Dr. Andrea Bild Enjoys the Challenging Terrain of Cancer Systems Biology
CSBC Investigator Andrea Bild, Ph.D., is a Professor in the Division of Molecular Pharmacology at City of Hope Medical Center. She is an avid hiker who has trekked up mountains in Utah and Colorado to admire the beauty of nature. Similarly, as a scientist and cancer researcher, she has set out on a journey to understand the complex landscape of cancer.
In college at the University of Florida, she volunteered in a lab that studied immune cell signaling. This experience led her to pursue a Ph.D. in Pharmacology at the University of Colorado focused on oncogenic signaling in breast cancer.
Although computational tools for sophisticated data analysis were just emerging during her time as a graduate student, Andrea recognized the potential of these informatics technologies for the exploration of tumors. Thus, as an independent investigator, she developed approaches to analyze vast amounts of data to identify coordinated patterns of oncogenic signaling.
In this interview, she shares her perspectives on cancer systems biology, tumor heterogeneity, and computational tools for cancer research.
Why did you become a cancer researcher?
Scientists get to work on challenging, complex puzzles that have the potential to help people, and we get to work with great colleagues. During my undergraduate studies, I considered other fields, such as zoology and organic chemistry; however, I landed on cancer biology due to the positive experience in my volunteer research with signal transduction and my desire to help cancer patients.
What advice do you give to your trainees in cancer systems biology?
Cross-train with other disciplines. Go to tumor board meetings with clinicians to learn their perspective on patient treatment and engage with the mathematics community to understand how they like to approach scientific problems. By working across disciplines effectively, you can accomplish broader goals.
What has been an important development in cancer systems biology?
With single cell technologies, we now can define exactly what level of heterogeneity we need to address in complex cancers, such as breast and ovarian cancer, for the development of effective treatment strategies.
Why is it important to understand tumor heterogeneity using cancer systems biology?
It’s important to understand tumor heterogeneity to effectively treat cancer cells that survive cancer therapy and continue to grow.
Currently, clinicians are not treating different subclones or the diversity of a tumor. Having a more comprehensive understanding of tumors and treating the heterogeneity could lead to better patient outcomes.
We use systems biology since it allows us to study the diverse ecosystem and complexity of a tumor. By utilizing these approaches, we can understand genomic profiles of individual tumor cells, use computational algorithms to characterize the diversity of each subclone within a tumor, and build models for predictive treatment.
How do you contribute to the development of computational tools for cancer biology research?
I always work with mathematicians and statisticians to develop computational tools for cancer biology. My role is to help identify unmet needs related to tumor heterogeneity data.
My research team is creating tools, like an integration projection model and new mathematical approaches, to understand large, single-cell genomic data sets, cell phenotypes, and subclones in tumors.

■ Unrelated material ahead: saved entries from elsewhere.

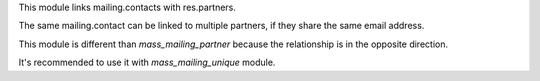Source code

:This module links mailing.contacts with res.partners.

The same mailing.contact can be linked to multiple partners, if they
share the same email address.

This module is different than `mass_mailing_partner` because the relationship
is in the opposite direction.

It's recommended to use it with `mass_mailing_unique` module.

With Dr. Evan Johnson, we helped to develop ASSIGN (Adaptive Signature Selection and InteGratioN) and GSOA (Gene Set Omic Analysis), which analyze complex data and make sense of signaling pathways. Also, some of our predictive models allow us to make assessments on the efficacy of clinical cancer therapies.
Based on your findings, can you describe a phenotype-targeted cancer treatment strategy?
We found that common phenotypes, such as a mesenchymal phenotype, emerge in tumors that stop responding to chemotherapy. Thus, drugs targeting pathways of cellular mesenchymal states, like AXL or cancer stem cell signaling inhibitors, may prevent or reverse this drug resistant phenotype from developing in tumor cells.
Targeting a phenotype versus a single mutation or gene target may improve our ability to match drug to tumor.
How do you translate your CSBC-supported research to clinical applications?
Once we have an actionable finding, for example a treatment regimen that our data indicates will benefit patients, we engage the medical oncologists that are a part of our scientific team. These collaborators will write up and enact a clinical trial protocol based on our collaborative research.
Our research group continues to be part of the process, and performs correlative science experiments with the clinical trial. Our team has worked together for over a decade, and we are looking forward to developing phenotype-targeting trials that help cancer patients.